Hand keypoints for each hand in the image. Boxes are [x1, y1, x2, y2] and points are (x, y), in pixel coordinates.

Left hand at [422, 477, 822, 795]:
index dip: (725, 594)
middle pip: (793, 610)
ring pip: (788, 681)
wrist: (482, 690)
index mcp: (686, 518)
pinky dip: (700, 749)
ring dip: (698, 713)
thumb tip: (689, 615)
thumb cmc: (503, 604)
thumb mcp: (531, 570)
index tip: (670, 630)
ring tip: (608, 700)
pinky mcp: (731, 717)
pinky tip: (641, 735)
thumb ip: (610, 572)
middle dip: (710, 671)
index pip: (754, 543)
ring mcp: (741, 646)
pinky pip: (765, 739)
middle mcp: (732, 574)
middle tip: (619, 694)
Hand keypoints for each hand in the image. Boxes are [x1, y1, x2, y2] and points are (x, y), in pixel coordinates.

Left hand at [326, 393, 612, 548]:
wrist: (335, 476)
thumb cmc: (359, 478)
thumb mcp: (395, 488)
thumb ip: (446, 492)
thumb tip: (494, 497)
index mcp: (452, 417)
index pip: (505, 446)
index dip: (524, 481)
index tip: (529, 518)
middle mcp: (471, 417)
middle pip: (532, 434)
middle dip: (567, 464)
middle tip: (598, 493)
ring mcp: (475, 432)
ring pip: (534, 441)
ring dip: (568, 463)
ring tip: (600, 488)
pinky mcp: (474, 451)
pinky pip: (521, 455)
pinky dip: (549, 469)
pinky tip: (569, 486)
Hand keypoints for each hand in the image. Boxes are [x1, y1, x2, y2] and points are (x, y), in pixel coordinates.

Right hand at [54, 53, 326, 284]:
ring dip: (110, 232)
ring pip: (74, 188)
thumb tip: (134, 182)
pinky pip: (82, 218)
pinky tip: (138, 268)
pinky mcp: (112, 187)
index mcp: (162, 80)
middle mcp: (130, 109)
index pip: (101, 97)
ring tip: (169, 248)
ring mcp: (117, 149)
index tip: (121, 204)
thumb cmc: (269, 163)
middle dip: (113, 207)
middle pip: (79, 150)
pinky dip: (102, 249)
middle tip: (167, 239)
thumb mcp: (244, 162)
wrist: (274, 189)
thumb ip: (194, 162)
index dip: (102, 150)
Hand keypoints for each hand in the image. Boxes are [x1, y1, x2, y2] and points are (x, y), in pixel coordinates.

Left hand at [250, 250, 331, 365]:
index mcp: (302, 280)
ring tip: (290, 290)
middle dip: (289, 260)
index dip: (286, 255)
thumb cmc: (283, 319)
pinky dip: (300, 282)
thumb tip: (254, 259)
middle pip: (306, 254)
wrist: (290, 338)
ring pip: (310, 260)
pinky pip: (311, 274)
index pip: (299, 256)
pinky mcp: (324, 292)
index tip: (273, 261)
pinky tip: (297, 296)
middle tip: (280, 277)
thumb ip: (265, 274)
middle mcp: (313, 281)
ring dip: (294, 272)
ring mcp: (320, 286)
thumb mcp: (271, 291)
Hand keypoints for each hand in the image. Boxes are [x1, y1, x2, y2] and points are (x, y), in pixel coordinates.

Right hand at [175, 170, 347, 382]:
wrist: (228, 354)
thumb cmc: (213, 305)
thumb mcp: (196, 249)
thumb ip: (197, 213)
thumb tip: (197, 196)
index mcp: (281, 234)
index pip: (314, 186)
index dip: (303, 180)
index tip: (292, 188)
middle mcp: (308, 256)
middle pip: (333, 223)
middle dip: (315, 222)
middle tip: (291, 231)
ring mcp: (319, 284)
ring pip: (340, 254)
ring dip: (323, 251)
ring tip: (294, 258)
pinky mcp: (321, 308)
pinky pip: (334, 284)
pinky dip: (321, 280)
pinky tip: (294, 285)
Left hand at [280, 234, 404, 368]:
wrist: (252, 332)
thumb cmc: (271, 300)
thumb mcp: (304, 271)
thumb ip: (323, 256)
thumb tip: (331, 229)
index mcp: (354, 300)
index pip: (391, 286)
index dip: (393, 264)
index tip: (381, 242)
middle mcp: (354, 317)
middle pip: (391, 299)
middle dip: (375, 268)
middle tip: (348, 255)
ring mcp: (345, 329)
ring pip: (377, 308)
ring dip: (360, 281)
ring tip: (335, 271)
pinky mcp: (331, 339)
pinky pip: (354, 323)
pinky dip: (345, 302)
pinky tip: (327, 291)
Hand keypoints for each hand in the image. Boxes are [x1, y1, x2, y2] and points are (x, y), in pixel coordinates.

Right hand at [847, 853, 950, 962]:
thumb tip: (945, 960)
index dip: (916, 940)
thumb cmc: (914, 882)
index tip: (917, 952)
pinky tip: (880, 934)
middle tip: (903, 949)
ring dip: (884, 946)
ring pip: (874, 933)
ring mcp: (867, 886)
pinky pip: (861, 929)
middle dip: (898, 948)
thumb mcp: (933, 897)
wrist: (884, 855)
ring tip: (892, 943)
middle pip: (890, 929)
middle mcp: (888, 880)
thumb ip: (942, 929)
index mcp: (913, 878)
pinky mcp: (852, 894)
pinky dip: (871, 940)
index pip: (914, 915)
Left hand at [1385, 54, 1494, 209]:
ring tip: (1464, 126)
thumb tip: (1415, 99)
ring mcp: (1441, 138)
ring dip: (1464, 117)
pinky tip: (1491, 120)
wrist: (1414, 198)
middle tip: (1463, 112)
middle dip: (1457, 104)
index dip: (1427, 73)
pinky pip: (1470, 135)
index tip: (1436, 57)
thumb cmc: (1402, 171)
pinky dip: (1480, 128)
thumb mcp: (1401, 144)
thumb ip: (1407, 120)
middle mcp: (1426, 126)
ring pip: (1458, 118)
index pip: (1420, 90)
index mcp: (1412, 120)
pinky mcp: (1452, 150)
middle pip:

= = =

§ **What you will do**
The lines above that include "Right" should each be listed.

§ **Task solution**
Right hand at [54, 53, 326, 284]:
Right hand at [175, 170, 347, 382]:
Right hand at [847, 853, 950, 962]:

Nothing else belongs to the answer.